Metia Insights: Why Big Data is Yesterday's News

14 May 2014

We recently released the Metia Insights 2014 report, which has expert opinion on different areas of digital marketing, including social media, PR and design. Here is one of the essays from the document - you can download the whole report here.

Big Data, Yesterday's news in more ways than one

Matthew Fontaine Maury was a promising U.S. Navy Midshipman assigned to a desk job after a crippling injury. Far from wallowing in his misfortune, however, Maury took it upon himself to analyze all the available data regarding the passage of naval and commercial ships across the world’s oceans. After plotting and analyzing more than 1.2 million data points, he published the Wind and Current Chart of the North Atlantic, which resulted in huge efficiencies in journey times and navigation. Maury didn’t publish it as an e-book, because his book was released in 1855.

So anyone who thinks that big data is new is sorely mistaken

The foundation of real-time marketing using big data is yesterday’s news. It’s hundreds of years old. What’s new are the tools and techniques to sort, manage, and use the data.

Further, big data is all about yesterday’s news. What happened yesterday that we can capture, store, analyze, and use to make our business and its products and services more compelling? What are our customers buying, at what time of day, in what weather, on what device, with what form of payment, and in response to what stimulus? What else are they discussing? And how can we use that to inform our proposition and marketing tomorrow?

How much data does it take to be considered “Big”?

It’s all relative. What represents a significant amount of data to a shopkeeper serving a few thousand customers in a single town would be the smallest drop in the ocean of Expedia’s data repository.

We should talk less about big data and more about “all the data” that any business can lay its hands on. And further, the data is simply a means to the insights it can deliver, which help businesses create and market products that better meet customer needs and desires. And that means that the visualization of data – enabling employees throughout the organization to make use of it – is going to be an imperative in 2014. Businesses must add qualitative insight from non-technical parts of the business to the quantitative value that data can bring if they are going to thrive.

Way beyond early adoption

Industries that employ dynamic pricing – airlines, for example – have been important leaders in big data for years. To the consumer, there may be no rhyme or reason to changing airline ticket prices from one hour to the next, when, in fact, the changes are the result of a complex analysis of real-time buying behavior allied to historical and environmental data.

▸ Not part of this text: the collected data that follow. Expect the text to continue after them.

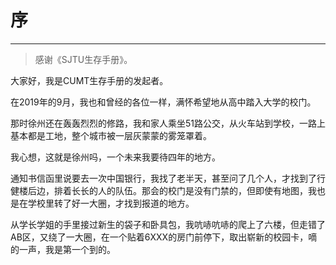 # 序


---

> 感谢《SJTU生存手册》。

大家好，我是CUMT生存手册的发起者。

在2019年的9月，我也和曾经的各位一样，满怀希望地从高中踏入大学的校门。

那时徐州还在轰轰烈烈的修路，我和家人乘坐51路公交，从火车站到学校，一路上基本都是工地，整个城市被一层灰蒙蒙的雾笼罩着。

我心想，这就是徐州吗，一个未来我要待四年的地方。

通知书信函里说要去一次中国银行，我找了老半天，甚至问了几个人，才找到了行健楼后边，排着长长的人的队伍。那会的校门是没有门禁的，但即使有地图，我也是在学校里转了好一大圈，才找到报道的地方。

从学长学姐的手里接过新生的袋子和卧具包，我吭哧吭哧的爬上了六楼，但走错了AB区，又绕了一大圈，在一个贴着6XXX的房门前停下，取出崭新的校园卡，嘀的一声，我是第一个到的。

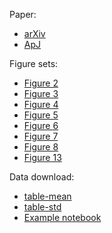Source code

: Paper:
* [arXiv](link)
* [ApJ](link)

Figure sets:
* [Figure 2](https://changgoo.github.io/tigress-wind-figureset/images/figure2.html)
* [Figure 3](https://changgoo.github.io/tigress-wind-figureset/images/figure3.html)
* [Figure 4](https://changgoo.github.io/tigress-wind-figureset/images/figure4.html)
* [Figure 5](https://changgoo.github.io/tigress-wind-figureset/images/figure5.html)
* [Figure 6](https://changgoo.github.io/tigress-wind-figureset/images/figure6.html)
* [Figure 7](https://changgoo.github.io/tigress-wind-figureset/images/figure7.html)
* [Figure 8](https://changgoo.github.io/tigress-wind-figureset/images/figure8.html)
* [Figure 13](https://changgoo.github.io/tigress-wind-figureset/images/figure13.html)

Data download:
* [table-mean](https://changgoo.github.io/tigress-wind-figureset/tables/table-mean.ecsv)
* [table-std](https://changgoo.github.io/tigress-wind-figureset/tables/table-std.ecsv)
* [Example notebook](https://nbviewer.jupyter.org/urls/changgoo.github.io/tigress-wind-figureset/tables/Example_scripts.ipynb)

Not only that, but exposing the results of data analysis to consumers during the purchasing process can move them further along the funnel. It was only yesterday that I was given the added sense of urgency over a ticket purchase by a message telling me that four other customers were currently looking at the same flight and there were only three tickets left at that price (who knows, there might have been 40 tickets left at tomorrow’s lower price!) Hoteliers are similarly enthusiastic users of data, and the more they can feed into the engine (preferably “all of it”), the more effective their marketing will be. More businesses operate in a sector where dynamic pricing applies than you might imagine. Data can empower businesses to propose spot offers and discounts and to give a salesperson the flexibility to strategically tweak pricing. The more data you collect on buyers’ sensitivity to pricing the better the results.

“Mash up” to get ahead

The true power of data comes through the ability to mash up and cross-analyze disparate sets of data. When I worked with a manufacturer of high-pressure washing equipment for domestic use, the company had sales data for the previous fifteen years, allowing us to plot the peaks and troughs of the annual sales cycle. Further, when that data was combined with historical weather data, we discovered that in those years that had an early spring, the company struggled to meet demand because consumers rushed to prepare their gardens for the good weather. Similarly, a late spring meant stock sat unsold on shelves for weeks, often ultimately discounted to sell.

Today, the company employs extremely accurate long-term weather forecasters as part of its business-planning process, and has seen results in efficiently managing its supply chain and meeting consumer demand. It’s likely that your business has historical sales data. But are you cross-analyzing that with external environmental data to deliver new insights? Even the smallest coffee shop might increase sales by promoting a festive drink a few weeks early if it knows there’s a cold snap coming. This is about using all the data you can lay your hands on, not just your own.